- Directed by: Alexander Nezlobin
- Written by: Alexander Nezlobin Sergei Svetlakov
- Produced by: Sergei Svetlakov Polina Arustamova Alexander Prokudin Valery Fyodorovich Evgeny Nikishov Alexander Dulerayn Igor Mishin
- Starring: Sergei Svetlakov Mikhail Galustyan Valeriy Matdash Viktor Verzhbitsky
- Music by: Anton Silaev
- Production companies: Karoprokat Solaris Promo Production TNT
- Release date: 15 September 2016;
- Running time: 90 minutes
- Country: Russia
- Language: Russian
- Budget: $1,500,000
- Box office: $8,294,260

= The Groom =

The Groom (Жених) is a 2016 Russian comedy film, directorial debut of Alexander Nezlobin.

==Plot==
A German named Helmut, having fallen in love with a Russian girl named Alena, whom he met in Berlin, arrives in Russia on Victory Day (9 May) to ask for her hand in marriage. Having welcomed the groom, Alena goes to the village to introduce him to her relatives. But at this time Tolya - her ex-husband, is visiting the village, who suddenly decided to get his wife back.
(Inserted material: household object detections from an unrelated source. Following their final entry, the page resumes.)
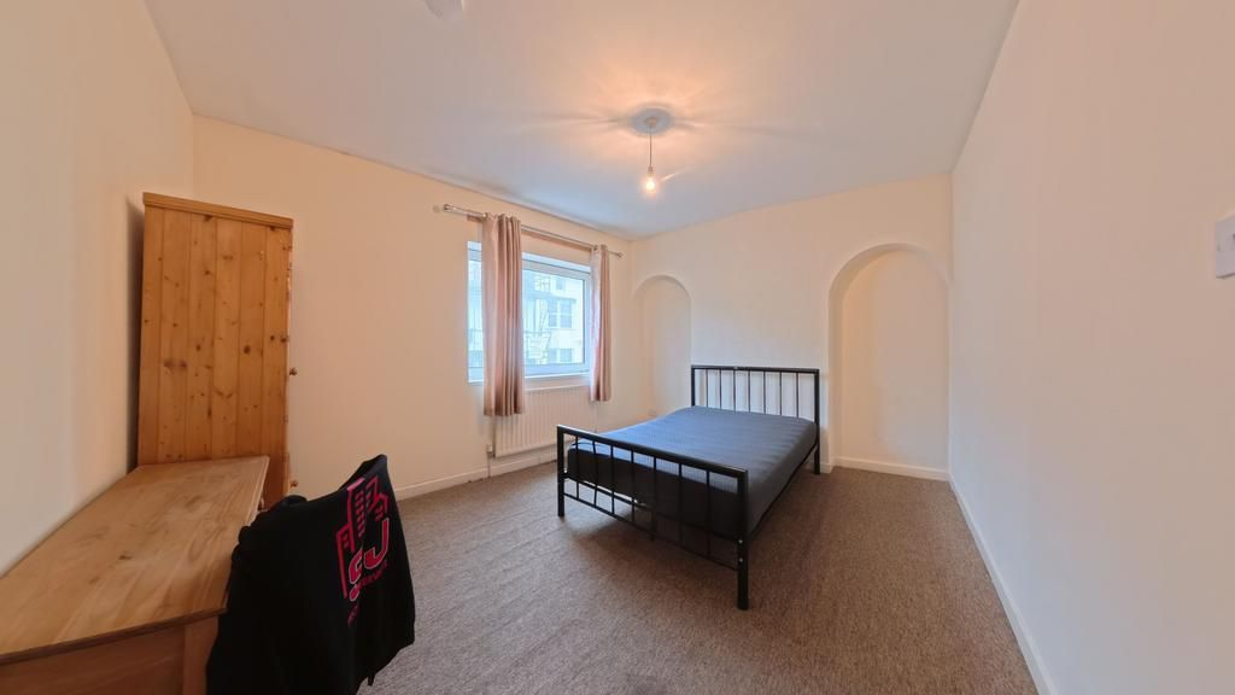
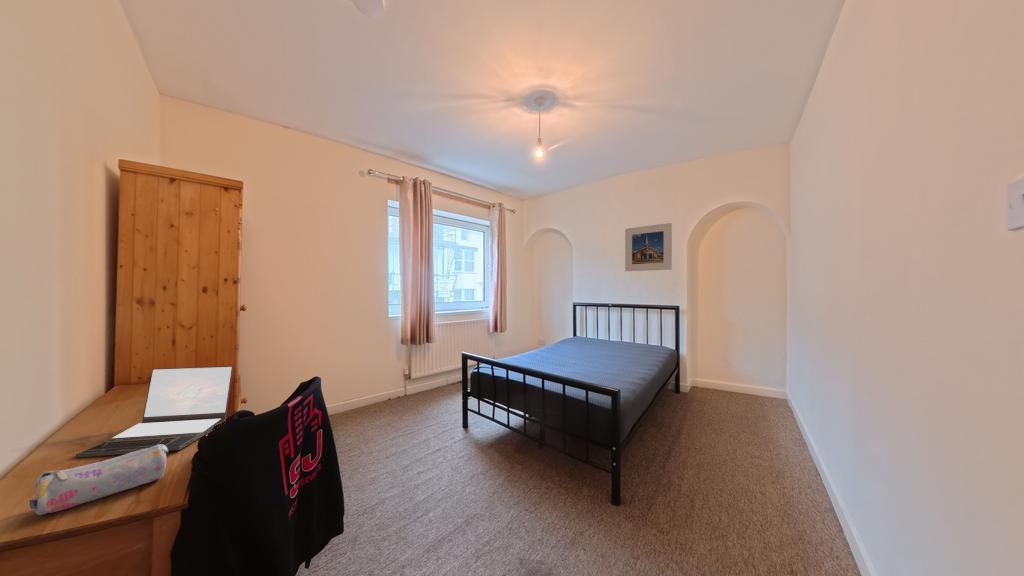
+ pencil case [29,444,169,516]
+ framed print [624,222,673,272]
+ laptop [74,365,234,459]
Serious rivalry awakes when the ex-husband is introduced to the new groom. All friends, relatives, residents of the neighboring village, businessman Erofeev, who bought the house next door, and even a tankman with a snake - all are involved in the family affair.

==Cast==
- Sergei Svetlakov - Tolya
- Olga Kartunkova - Lyuba
- Sergey Burunov - Erofeev
- George Dronov - Lyapichev
- Alexander Demidov - Pokuchaev
- Philippe Reinhardt - Helmut
- Svetlana Smirnova-Martsinkevich - Alena
- Dmitry Nikulin - Lyoshka
- Natalia Parshenkova - Balasha
- Magomed Murtazaliev - Maga
- Mahmoud Huseynov - Maga's brother
- Timothy Zaitsev - tanker
- Yan Tsapnik - policeman
- Roman Madyanov - General
- Grigory Bagrov - border guard
- Lisa Izmaylova is a girl
- Albina Evtushevskaya - grandmother No. 1
- Violetta Beketova - grandmother № 2

==Sequel==
A sequel has been announced, titled The Groom 2: To Berlin!.